Take a moment to look at Figure 1.3. This incredible photo captures an F-18 fighter jet hitting Mach 1, the speed of sound. Obviously, sound waves are invisible to the unaided human eye, and the only reason that we can see the plane breaking through the sound barrier is because the shock waves compress the moisture in the air to form this temporary cloud.

Figure 1.3

Figure 1.3 F-18 breaking through the sound barrier.

“Interesting, but what does this have to do with leading change?” you might ask. As I interviewed and observed managers, I consistently found that there seemed to be a natural barrier to change—a brain barrier. Like the sound barrier, the faster a leader tried to push change, the more shock waves of resistance compacted together, forming a massive barrier to change. Instead of a sound barrier, though, leaders confront a “brain barrier” composed of preexisting and successful mental maps. These incredibly powerful maps determine how people see the world of work, guiding their daily steps and behaviors.

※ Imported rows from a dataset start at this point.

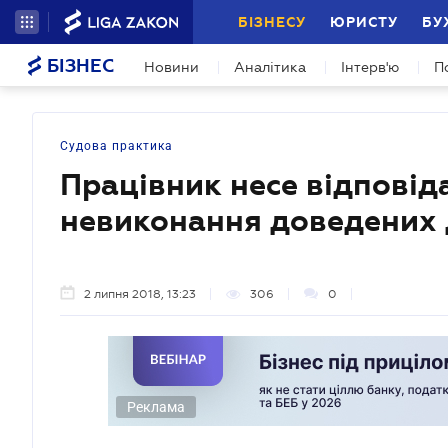
БІЗНЕСУ
ЮРИСТУ
БУ
БІЗНЕС
Новини
Аналітика
Інтерв'ю
П
Судова практика
Працівник несе відповід
невиконання доведених 
2 липня 2018, 13:23
306
0
Реклама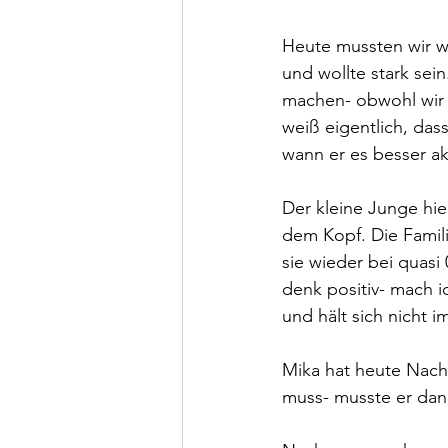
Heute mussten wir wi
und wollte stark sei
machen- obwohl wir s
weiß eigentlich, dass
wann er es besser akz
Der kleine Junge hier
dem Kopf. Die Famili
sie wieder bei quasi
denk positiv- mach i
und hält sich nicht
Mika hat heute Nach
muss- musste er dann 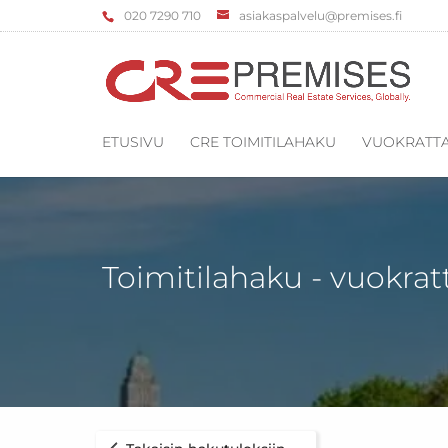
‌020 7290 710
asiakaspalvelu@premises.fi
ETUSIVU
CRE TOIMITILAHAKU
VUOKRATTA
Toimitilahaku - vuokrat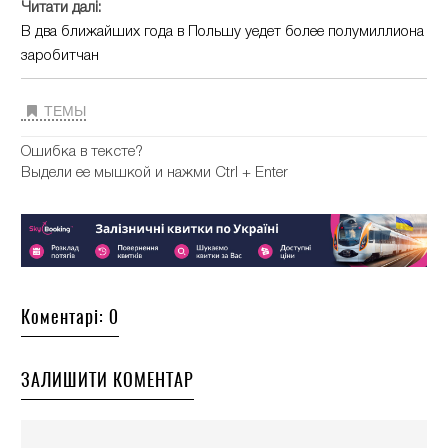
Читати далі:
В два ближайших года в Польшу уедет более полумиллиона
заробитчан
ТЕМЫ
Ошибка в тексте?
Выдели ее мышкой и нажми Ctrl + Enter
Коментарі: 0
ЗАЛИШИТИ КОМЕНТАР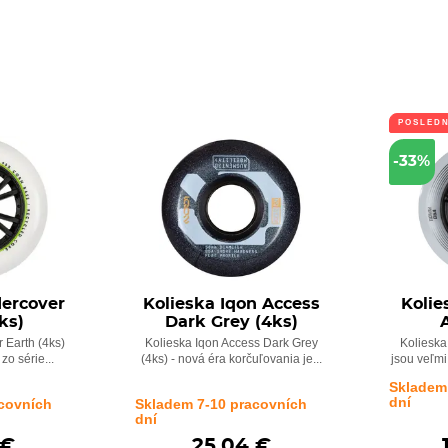
POSLED
-33%
dercover
Kolieska Iqon Access
Kolie
ks)
Dark Grey (4ks)
 Earth (4ks)
Kolieska Iqon Access Dark Grey
Kolieska
zo série...
(4ks) - nová éra korčuľovania je...
jsou veľmi 
Skladem
dní
covních
Skladem 7-10 pracovních
dní
 €
25,04 €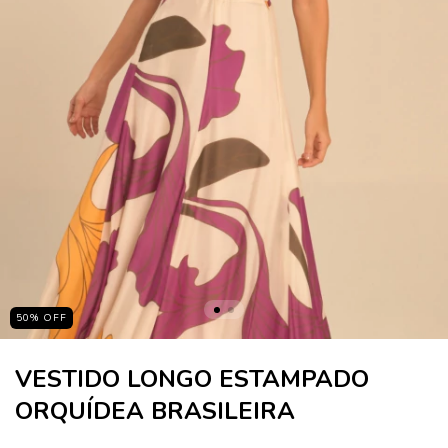
50
%
OFF
VESTIDO LONGO ESTAMPADO
ORQUÍDEA BRASILEIRA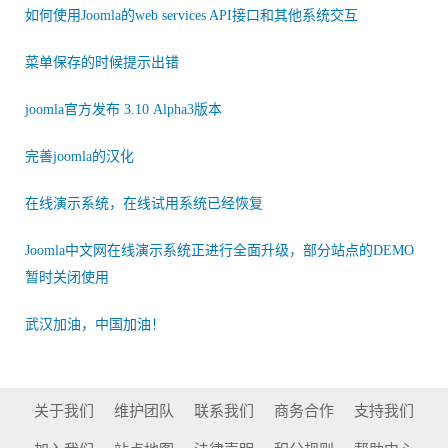
如何使用Joomla的web services API接口和其他系统交互
菜单保存的时候提示出错
joomla官方发布 3.10 Alpha3版本
完善joomla的汉化
在线演示系统，在线试用系统已经恢复
Joomla中文网在线演示系统正进行全面升级，部分站点的DEMO
暂时关闭使用
武汉加油，中国加油！
关于我们
维护团队
联系我们
商务合作
支持我们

The power of these mental maps surprised one of my colleagues several years ago. He was hired as a consultant to help transform a meatpacking factory from an authoritarian top-down management system to a high-involvement participative one. After three days of intensive training focused on the opportunities, challenges, and everyday logistics associated with greater empowerment and self-managed work teams, a burly 300-pound butcher stood up in the back of the room, slammed a meat cleaver into the table, and demanded in no uncertain terms that he still had “a right to have a manager tell me what to do and when to do it.” Clearly, this butcher’s maps of his world at work had not budged an inch. And for significant organizational change to take hold of peoples’ hearts and hands in this meatpacking plant—or anywhere else for that matter—leaders of change must comprehend, break through, and ultimately redraw individual mental maps, one by one, person by person, again and again.

This brings us to the critical barriers that can block sustainable strategic change. In my work, I have identified not one but three successive barriers to change. The low success rate and conversely high failure rate of change is due in part to the fact that we must break through three strong barriers for ultimate success. I refer to these three barriers as the See, Move, and Finish barriers:

  • See—Even when opportunities or threats stare people in the face, often they fail to see the need to change.
  • Move—Even when they see the need, they frequently still fail to move.
  • Finish—Even when they see the need and start to move, they often fail to finish (that is, not going far or fast enough for the change to ultimately succeed).

Like with the sound barrier, if we can understand the nature of each of these three barriers, we can make the needed adjustments to achieve breakthrough change. As a consequence, in this book I build on past research, as well as interviews and work I have done with literally thousands of managers around the world, to grasp why people fail to see, move, and finish. In addition, I describe the keys to success—the modifications needed to break through each barrier. Although I don’t claim to have all the insights or answers, my journey over the past 25 years has illuminated what I believe you will find to be simple yet powerful and practical concepts and tools. Quite simply, this book reveals the forces behind each barrier to change and describes specific tools and techniques for breaking through.